» TAREFAS SOBRE O MATERIAL:
1. No texto sobre a língua, edite o trecho que começa em "26/07/2020 04:00" e vai até "vivo do inviável...", substituindo "laços" por "vínculos".
2. Resuma em duas frases o texto sobre a língua.
3. Traduza para o inglês esta frase do texto sobre a língua: "Cada geração, sucessivamente, cria costumes e expressões que ficam antigas e caem em desuso."

» TEXTO PARA LEITURA:
########

Sim. Pelo dinheiro, consumismo, alimentos processados, derivados do petróleo, narcisismo, culto ao corpo e outros excessos


26/07/2020 04:00

Podemos dizer que a língua anda. Produz filhotes, novidades, gírias, outras palavras para dizer a mesma coisa, modismos. A língua acompanha a vida, é reinventada pelas sucessivas gerações, criatividade própria ao ser falante e suas expressões. A língua é viva. Ela nos permite construir laços, uma vida social.

De repente, surge um jeito novo de falar que contagia, é disseminado e assumido, tornando-se comum. Às vezes, são ótimas expressões e outras, nem tanto. Cada geração, sucessivamente, cria costumes e expressões que ficam antigas e caem em desuso.

Nas palavras de Haroldo de Campos, o povo é o inventa línguas na malícia da mestria no matreiro da maravilha no visgo do improviso tanteando... o povo é o melhor artífice do seu martelo galopado no crivo do impossível no vivo do inviável...

########

» DADOS FORNECIDOS:
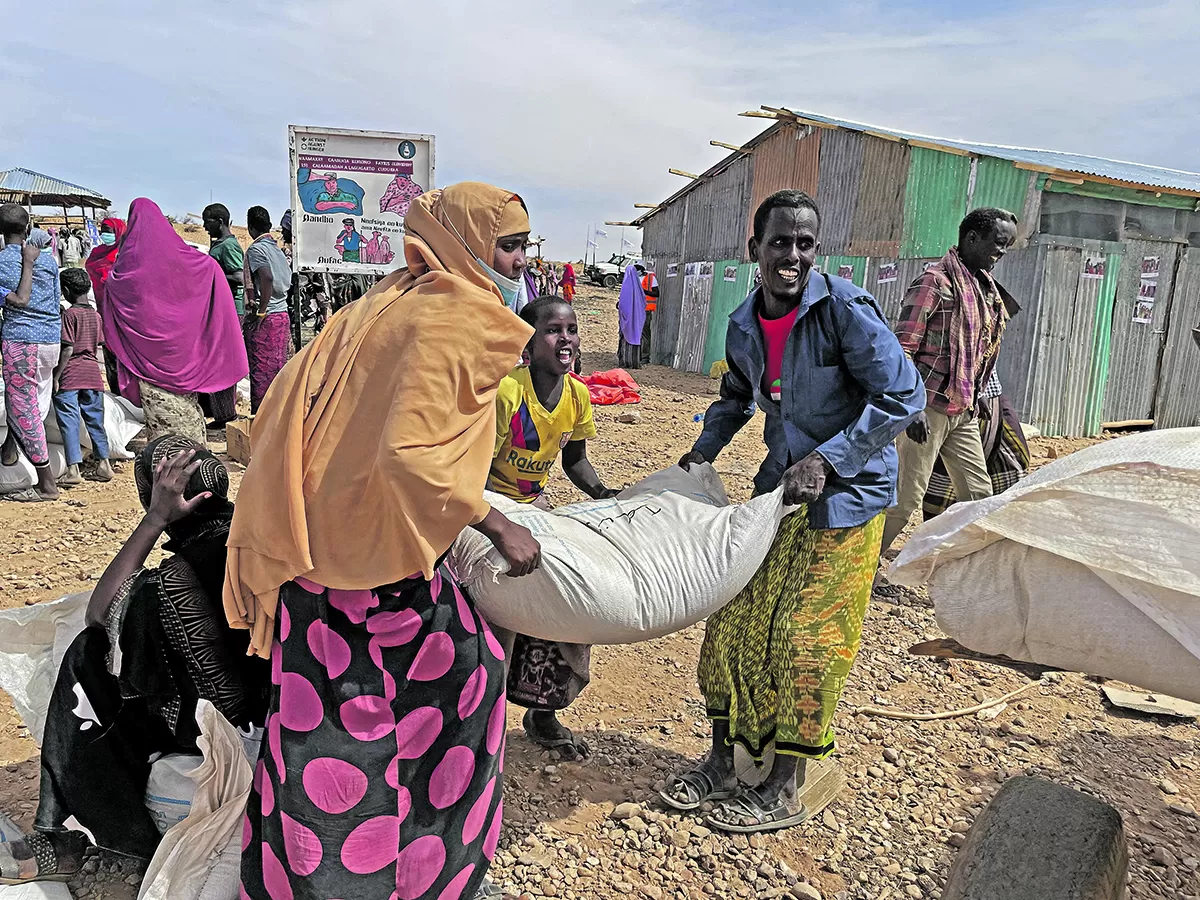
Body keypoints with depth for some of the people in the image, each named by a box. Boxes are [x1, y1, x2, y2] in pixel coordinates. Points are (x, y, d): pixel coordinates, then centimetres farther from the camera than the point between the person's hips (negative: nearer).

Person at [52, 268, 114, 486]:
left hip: (70, 376, -6)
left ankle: (73, 469, -9)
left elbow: (68, 349, -13)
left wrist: (56, 376, -9)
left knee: (69, 422, -5)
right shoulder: (96, 315, 10)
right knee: (95, 420, 11)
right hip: (93, 373, 6)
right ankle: (103, 464, 12)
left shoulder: (70, 314, -8)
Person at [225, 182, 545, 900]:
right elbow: (408, 454, -28)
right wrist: (495, 526, -21)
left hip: (325, 539, 9)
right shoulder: (453, 322, -17)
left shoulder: (391, 304, 12)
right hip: (381, 564, -9)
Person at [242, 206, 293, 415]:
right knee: (278, 368, 11)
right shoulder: (278, 249, 14)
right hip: (283, 315, 7)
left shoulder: (256, 249, -8)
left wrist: (260, 313, -18)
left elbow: (267, 278, -23)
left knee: (260, 370, -3)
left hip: (264, 319, -7)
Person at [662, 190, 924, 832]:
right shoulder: (742, 326, 1)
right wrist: (703, 449, 7)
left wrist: (825, 460, -24)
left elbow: (903, 396, -19)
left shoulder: (845, 308, -18)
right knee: (733, 623, 7)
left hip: (845, 496, -6)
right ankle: (723, 763, 24)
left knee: (806, 639, -2)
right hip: (778, 489, 6)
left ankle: (784, 792, 14)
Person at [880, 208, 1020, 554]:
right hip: (929, 407, -8)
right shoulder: (936, 281, -11)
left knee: (979, 495, 10)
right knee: (906, 498, -5)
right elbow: (902, 347, -15)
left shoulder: (988, 289, 15)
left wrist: (976, 395, 18)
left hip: (964, 411, 8)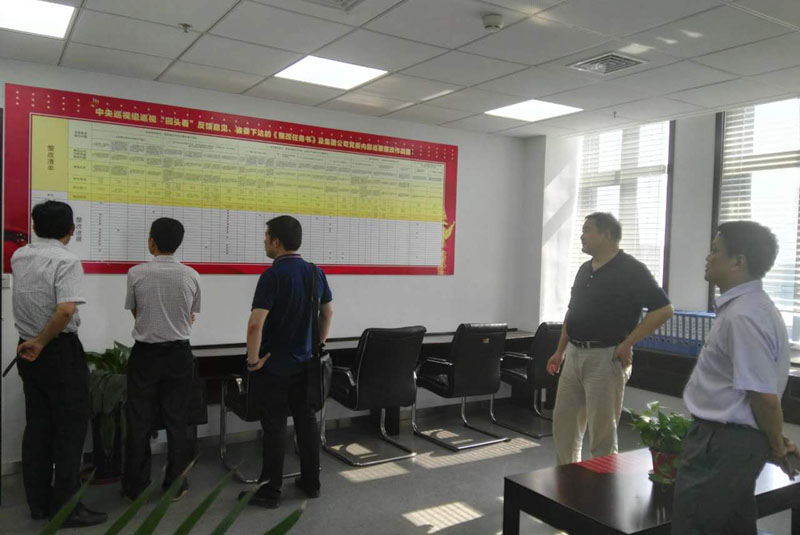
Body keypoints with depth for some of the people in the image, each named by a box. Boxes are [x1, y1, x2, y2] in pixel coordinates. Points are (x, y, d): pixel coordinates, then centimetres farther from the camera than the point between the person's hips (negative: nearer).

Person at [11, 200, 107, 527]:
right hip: (61, 351, -7)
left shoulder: (19, 258, 6)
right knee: (70, 428, 2)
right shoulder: (66, 261, -17)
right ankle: (66, 507, 7)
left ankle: (39, 503, 22)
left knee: (37, 426, 14)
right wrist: (41, 342, -16)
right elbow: (66, 310, -28)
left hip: (27, 350, 7)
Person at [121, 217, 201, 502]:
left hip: (144, 353, -1)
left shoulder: (136, 273, -9)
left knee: (139, 422, 10)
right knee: (176, 421, 10)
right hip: (179, 354, 1)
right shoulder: (191, 275, -6)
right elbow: (191, 317, 5)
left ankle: (135, 487, 19)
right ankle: (175, 485, 18)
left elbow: (135, 313, 5)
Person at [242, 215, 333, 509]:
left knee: (274, 427, 2)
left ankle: (270, 490, 13)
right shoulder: (316, 272, 2)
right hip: (305, 362, 6)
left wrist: (253, 359, -14)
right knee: (306, 421, 13)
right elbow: (328, 313, 12)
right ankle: (311, 482, 23)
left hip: (275, 365, -6)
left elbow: (256, 323, -26)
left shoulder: (273, 275, -19)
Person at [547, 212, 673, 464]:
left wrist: (627, 343, -16)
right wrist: (560, 351, 17)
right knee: (564, 423, 14)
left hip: (606, 358, -8)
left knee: (602, 431, 1)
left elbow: (663, 310, -14)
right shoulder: (585, 269, 13)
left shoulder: (631, 270, -10)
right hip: (574, 355, 8)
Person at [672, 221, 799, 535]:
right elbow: (758, 389, 18)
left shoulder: (743, 316, -24)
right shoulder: (743, 306, 10)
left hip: (723, 443, -10)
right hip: (731, 438, 10)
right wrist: (774, 442, 22)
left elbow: (764, 395, -23)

########

» RESPOSTAS DAS TAREFAS:
1.
26/07/2020 04:00

Podemos dizer que a língua anda. Produz filhotes, novidades, gírias, outras palavras para dizer a mesma coisa, modismos. A língua acompanha a vida, é reinventada pelas sucessivas gerações, criatividade própria ao ser falante e suas expressões. A língua é viva. Ela nos permite construir vínculos, uma vida social.

De repente, surge um jeito novo de falar que contagia, é disseminado e assumido, tornando-se comum. Às vezes, são ótimas expressões e outras, nem tanto. Cada geração, sucessivamente, cria costumes e expressões que ficam antigas e caem em desuso.

Nas palavras de Haroldo de Campos, o povo é o inventa línguas na malícia da mestria no matreiro da maravilha no visgo do improviso tanteando... o povo é o melhor artífice do seu martelo galopado no crivo do impossível no vivo do inviável...

2. A língua é viva: acompanha a vida, é reinventada pelas sucessivas gerações e permite construir laços e uma vida social. Surgem jeitos novos de falar que se disseminam e se tornam comuns, enquanto cada geração cria costumes e expressões que ficam antigas e caem em desuso.

3. Each generation, in succession, creates customs and expressions that grow old and fall out of use.